I can, for example, swear fluently in multiple languages, can smash a phone handset or headset to smithereens with one angry blow and, thanks to my time in Russia and Poland, I have an extraordinary capacity for vodka.
Fortunately, I also learned some other things, many of which can be just as useful for those that trade from home as they were to those of us who traded in dealing rooms.
1: Don’t Rely on Any One System or Signal
When assessing the viability of a trade, you have to look at more than one thing.
For starters, both fundamental and technical factors should be included in your calculations. It could be that Gann theory, or Fibonacci retracement levels, or RSI, or whatever your preferred signal is suggests that you buy stock in an oil company, for example. But if demand for oil is weak and the market is oversupplied, none of that matters.
For trades designed to last more than a few minutes or hours the idea should be based on fundamentals, while the timing is based on technical analysis.
2: Understand That You Could Be Wrong
Even if you follow rule number 1, not every idea will pan out.
I know this sounds obvious, but it always surprises me how many people just don’t get it… or at least don’t act as if they do.
I have made a living from financial markets for around forty years and spent twenty working in dealing rooms around the world and I can tell you that not even the best traders, those whose salaries and bonuses are measured in the millions, get every call right.
So why do so many traders and investors buy things without any idea of what they will do should it go down?
The natural thing to do once you accept that is to follow rule number 3…
3: Set, And Stick To, Stop Loss Orders
Once you understand that some trades won’t work out it is only logical to have a level at which you will accept that fact, cut the position, and move on to the next one. That can be frustrating sometimes as things do bounce but dealing with the occasional frustration when that happens is, over time, better for your wealth than habitually running losers into the ground.
Those levels should be set at the time you initiate a trade. Once you have a position, a logical assessment of when to cut and run becomes much more difficult.

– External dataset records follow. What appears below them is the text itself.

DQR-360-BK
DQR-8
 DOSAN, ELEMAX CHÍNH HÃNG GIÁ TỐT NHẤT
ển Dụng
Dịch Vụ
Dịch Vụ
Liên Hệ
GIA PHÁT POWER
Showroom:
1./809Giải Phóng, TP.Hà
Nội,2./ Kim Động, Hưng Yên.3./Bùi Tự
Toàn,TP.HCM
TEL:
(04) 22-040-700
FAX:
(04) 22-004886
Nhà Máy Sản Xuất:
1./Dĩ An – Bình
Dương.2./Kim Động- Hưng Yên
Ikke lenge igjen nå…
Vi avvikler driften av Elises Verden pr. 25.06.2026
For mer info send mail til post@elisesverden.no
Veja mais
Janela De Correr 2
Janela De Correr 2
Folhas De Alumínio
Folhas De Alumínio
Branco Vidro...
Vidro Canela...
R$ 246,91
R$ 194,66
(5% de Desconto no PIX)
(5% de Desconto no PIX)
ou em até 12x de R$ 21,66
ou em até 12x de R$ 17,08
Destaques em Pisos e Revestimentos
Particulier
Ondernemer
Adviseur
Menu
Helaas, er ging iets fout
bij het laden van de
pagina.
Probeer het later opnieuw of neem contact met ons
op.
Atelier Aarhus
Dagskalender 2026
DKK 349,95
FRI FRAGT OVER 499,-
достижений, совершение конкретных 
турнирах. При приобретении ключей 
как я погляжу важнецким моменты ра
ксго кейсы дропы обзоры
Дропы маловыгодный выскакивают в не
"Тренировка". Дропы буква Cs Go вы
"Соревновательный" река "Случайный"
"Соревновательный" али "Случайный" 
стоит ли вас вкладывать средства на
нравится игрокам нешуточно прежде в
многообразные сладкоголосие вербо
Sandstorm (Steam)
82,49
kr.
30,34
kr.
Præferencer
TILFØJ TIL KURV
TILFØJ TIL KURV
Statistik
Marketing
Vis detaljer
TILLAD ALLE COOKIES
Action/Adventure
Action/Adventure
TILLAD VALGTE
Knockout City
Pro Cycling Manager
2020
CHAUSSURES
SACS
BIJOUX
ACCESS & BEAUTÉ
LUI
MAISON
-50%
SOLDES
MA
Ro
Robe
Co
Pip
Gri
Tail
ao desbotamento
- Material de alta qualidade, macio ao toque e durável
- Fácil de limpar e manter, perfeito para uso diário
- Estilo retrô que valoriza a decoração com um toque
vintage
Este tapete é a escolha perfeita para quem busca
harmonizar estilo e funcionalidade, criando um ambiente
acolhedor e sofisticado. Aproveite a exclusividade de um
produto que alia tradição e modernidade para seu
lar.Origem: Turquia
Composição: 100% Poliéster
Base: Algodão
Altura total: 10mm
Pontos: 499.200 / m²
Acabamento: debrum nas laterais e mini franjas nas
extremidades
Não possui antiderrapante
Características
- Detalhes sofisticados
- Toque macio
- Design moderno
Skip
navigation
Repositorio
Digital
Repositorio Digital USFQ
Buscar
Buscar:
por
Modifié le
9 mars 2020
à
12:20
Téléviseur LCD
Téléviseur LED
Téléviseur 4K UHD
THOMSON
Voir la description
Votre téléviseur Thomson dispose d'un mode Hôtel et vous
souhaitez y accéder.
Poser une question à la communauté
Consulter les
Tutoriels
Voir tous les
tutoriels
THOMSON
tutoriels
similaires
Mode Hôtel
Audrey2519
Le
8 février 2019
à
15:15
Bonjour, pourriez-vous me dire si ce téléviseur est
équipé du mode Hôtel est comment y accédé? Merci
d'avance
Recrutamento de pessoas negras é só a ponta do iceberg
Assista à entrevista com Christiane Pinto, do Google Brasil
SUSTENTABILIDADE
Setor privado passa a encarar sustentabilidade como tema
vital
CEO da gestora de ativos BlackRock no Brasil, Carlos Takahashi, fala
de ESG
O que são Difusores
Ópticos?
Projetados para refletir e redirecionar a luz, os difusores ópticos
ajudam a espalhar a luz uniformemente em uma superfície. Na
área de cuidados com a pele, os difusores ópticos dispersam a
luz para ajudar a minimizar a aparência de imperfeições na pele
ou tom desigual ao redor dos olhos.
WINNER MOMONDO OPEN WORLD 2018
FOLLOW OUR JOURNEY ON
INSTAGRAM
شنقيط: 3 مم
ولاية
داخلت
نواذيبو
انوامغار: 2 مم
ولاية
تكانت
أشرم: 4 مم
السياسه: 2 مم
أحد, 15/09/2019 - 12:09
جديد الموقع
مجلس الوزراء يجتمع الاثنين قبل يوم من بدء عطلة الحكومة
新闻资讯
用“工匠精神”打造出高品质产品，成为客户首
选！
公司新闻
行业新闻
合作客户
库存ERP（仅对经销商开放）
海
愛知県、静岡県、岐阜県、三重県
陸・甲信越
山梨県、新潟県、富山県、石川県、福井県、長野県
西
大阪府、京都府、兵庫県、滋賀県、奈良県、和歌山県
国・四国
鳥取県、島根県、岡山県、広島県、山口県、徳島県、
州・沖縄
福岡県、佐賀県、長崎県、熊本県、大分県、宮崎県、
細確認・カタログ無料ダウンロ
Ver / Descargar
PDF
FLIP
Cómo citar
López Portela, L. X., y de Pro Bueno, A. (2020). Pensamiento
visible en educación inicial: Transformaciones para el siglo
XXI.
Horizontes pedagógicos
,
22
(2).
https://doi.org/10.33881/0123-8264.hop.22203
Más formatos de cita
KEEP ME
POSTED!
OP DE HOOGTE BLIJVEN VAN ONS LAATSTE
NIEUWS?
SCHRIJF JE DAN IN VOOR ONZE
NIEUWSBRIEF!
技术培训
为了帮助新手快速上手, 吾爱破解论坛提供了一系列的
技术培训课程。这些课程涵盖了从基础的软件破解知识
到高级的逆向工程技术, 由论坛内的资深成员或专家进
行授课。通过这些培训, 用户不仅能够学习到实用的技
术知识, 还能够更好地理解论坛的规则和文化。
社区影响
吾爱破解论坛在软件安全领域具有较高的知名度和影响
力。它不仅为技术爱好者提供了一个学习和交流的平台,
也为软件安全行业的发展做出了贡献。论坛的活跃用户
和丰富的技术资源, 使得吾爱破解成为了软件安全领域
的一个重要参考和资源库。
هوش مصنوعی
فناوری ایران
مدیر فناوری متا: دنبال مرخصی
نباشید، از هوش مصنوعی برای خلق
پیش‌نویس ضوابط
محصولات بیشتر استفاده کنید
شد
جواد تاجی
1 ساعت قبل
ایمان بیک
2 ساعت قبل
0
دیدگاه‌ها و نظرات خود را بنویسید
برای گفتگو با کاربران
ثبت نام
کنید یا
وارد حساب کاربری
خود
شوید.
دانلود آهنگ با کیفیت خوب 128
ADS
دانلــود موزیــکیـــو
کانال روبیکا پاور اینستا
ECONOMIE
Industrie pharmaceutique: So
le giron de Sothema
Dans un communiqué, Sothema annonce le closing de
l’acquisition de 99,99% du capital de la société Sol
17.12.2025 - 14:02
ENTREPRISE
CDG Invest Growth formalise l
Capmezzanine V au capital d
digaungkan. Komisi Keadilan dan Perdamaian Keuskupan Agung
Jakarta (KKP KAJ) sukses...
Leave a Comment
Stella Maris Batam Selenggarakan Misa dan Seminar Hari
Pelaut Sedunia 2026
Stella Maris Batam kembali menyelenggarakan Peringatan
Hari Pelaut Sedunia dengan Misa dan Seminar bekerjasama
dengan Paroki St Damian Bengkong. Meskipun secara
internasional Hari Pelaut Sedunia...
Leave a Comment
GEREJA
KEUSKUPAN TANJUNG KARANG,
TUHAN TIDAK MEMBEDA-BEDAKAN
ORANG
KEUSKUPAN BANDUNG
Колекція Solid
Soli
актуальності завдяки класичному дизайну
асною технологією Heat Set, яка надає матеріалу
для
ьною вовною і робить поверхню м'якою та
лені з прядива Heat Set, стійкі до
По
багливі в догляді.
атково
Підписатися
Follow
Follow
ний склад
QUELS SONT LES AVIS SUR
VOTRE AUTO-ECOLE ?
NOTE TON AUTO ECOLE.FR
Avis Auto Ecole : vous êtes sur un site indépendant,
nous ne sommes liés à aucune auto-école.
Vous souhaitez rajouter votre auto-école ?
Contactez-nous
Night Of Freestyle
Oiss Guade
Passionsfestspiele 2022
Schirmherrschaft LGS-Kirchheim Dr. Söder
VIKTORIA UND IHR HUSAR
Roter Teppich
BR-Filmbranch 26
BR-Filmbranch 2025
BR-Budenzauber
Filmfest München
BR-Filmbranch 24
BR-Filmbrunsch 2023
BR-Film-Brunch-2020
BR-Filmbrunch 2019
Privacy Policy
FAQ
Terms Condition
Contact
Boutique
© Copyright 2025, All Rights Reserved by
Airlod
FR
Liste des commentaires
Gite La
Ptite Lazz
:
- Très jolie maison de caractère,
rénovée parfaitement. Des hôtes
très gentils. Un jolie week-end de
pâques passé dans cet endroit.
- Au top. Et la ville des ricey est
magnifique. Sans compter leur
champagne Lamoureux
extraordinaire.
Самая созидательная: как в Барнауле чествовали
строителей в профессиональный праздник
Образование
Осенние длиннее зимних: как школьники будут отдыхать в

Human beings are wired to be bad traders. We tend to focus on the good and do our best to ignore the bad. That is important in dealing with life’s ups and downs but when it comes to position management it is a recipe for disaster. It makes us take profits too early and run losses too long.
The best way to guard against that is to set parameters for every trade before it becomes “yours” and you form an emotional attachment.
Of course, setting a level to cut a position is only any use if you actually stick to it.
Once you have a position it is amazing how your perspective changes. What looked like a level that indicates that your initial assumptions were wrong can easily become one that looks like a good place to buy more.
If you were wrong at 30 you are even more wrong at 20. Trust your logical, pre-position analysis, not your emotional response to failure.
In a volatile sector like energy, success is not just about good ideas. It also involves limiting losses and maximizing profits. Following these three rules will help you do that.